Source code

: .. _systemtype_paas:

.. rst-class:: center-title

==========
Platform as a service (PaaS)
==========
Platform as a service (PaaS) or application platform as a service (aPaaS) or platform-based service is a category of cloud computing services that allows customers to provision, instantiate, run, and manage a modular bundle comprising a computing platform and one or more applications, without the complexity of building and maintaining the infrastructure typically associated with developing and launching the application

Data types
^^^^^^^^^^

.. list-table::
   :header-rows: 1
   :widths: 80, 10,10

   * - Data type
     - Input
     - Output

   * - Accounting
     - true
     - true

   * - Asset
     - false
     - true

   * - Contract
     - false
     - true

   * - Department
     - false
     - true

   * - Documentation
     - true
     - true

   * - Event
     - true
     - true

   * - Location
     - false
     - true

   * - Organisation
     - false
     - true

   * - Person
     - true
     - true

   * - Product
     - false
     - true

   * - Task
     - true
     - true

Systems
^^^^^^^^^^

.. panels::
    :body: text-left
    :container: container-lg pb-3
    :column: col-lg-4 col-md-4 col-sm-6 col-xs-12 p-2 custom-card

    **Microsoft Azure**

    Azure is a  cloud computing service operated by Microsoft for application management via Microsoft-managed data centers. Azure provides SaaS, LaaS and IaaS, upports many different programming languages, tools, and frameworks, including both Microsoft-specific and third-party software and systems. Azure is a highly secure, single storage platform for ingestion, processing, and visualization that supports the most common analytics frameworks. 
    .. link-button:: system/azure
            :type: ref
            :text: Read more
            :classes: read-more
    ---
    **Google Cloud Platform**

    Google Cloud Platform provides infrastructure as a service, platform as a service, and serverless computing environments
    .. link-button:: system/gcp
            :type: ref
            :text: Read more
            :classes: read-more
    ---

_____

- _What you have to do_: An exact transcript of all the records is the expected result.

- _Answer to the exercise_:
Source code

: .. _systemtype_paas:

.. rst-class:: center-title

==========
Platform as a service (PaaS)
==========
Platform as a service (PaaS) or application platform as a service (aPaaS) or platform-based service is a category of cloud computing services that allows customers to provision, instantiate, run, and manage a modular bundle comprising a computing platform and one or more applications, without the complexity of building and maintaining the infrastructure typically associated with developing and launching the application

Data types
^^^^^^^^^^

.. list-table::
   :header-rows: 1
   :widths: 80, 10,10

   * - Data type
     - Input
     - Output

   * - Accounting
     - true
     - true

   * - Asset
     - false
     - true

   * - Contract
     - false
     - true

   * - Department
     - false
     - true

   * - Documentation
     - true
     - true

   * - Event
     - true
     - true

   * - Location
     - false
     - true

   * - Organisation
     - false
     - true

   * - Person
     - true
     - true

   * - Product
     - false
     - true

   * - Task
     - true
     - true

Systems
^^^^^^^^^^

.. panels::
    :body: text-left
    :container: container-lg pb-3
    :column: col-lg-4 col-md-4 col-sm-6 col-xs-12 p-2 custom-card

    **Microsoft Azure**

    Azure is a  cloud computing service operated by Microsoft for application management via Microsoft-managed data centers. Azure provides SaaS, LaaS and IaaS, upports many different programming languages, tools, and frameworks, including both Microsoft-specific and third-party software and systems. Azure is a highly secure, single storage platform for ingestion, processing, and visualization that supports the most common analytics frameworks. 
    .. link-button:: system/azure
            :type: ref
            :text: Read more
            :classes: read-more
    ---
    **Google Cloud Platform**

    Google Cloud Platform provides infrastructure as a service, platform as a service, and serverless computing environments
    .. link-button:: system/gcp
            :type: ref
            :text: Read more
            :classes: read-more
    ---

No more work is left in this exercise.